DATA EXCERPTS START

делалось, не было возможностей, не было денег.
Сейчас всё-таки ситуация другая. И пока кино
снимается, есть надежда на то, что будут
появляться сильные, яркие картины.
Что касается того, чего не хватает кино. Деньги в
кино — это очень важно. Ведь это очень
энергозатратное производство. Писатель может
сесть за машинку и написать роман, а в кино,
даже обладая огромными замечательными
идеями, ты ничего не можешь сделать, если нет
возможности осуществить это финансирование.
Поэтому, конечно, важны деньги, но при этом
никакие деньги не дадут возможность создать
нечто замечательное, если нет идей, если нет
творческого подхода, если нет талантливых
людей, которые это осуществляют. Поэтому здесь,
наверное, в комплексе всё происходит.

DATA EXCERPTS END

* [TASK DETAILS]:
Write the whole listing out again, exactly as it appears above.

* [EXPECTED ANSWER]:
делалось, не было возможностей, не было денег.
Сейчас всё-таки ситуация другая. И пока кино
снимается, есть надежда на то, что будут
появляться сильные, яркие картины.
Что касается того, чего не хватает кино. Деньги в
кино — это очень важно. Ведь это очень
энергозатратное производство. Писатель может
сесть за машинку и написать роман, а в кино,
даже обладая огромными замечательными
идеями, ты ничего не можешь сделать, если нет
возможности осуществить это финансирование.
Поэтому, конечно, важны деньги, но при этом
никакие деньги не дадут возможность создать
нечто замечательное, если нет идей, если нет
творческого подхода, если нет талантливых
людей, которые это осуществляют. Поэтому здесь,
наверное, в комплексе всё происходит.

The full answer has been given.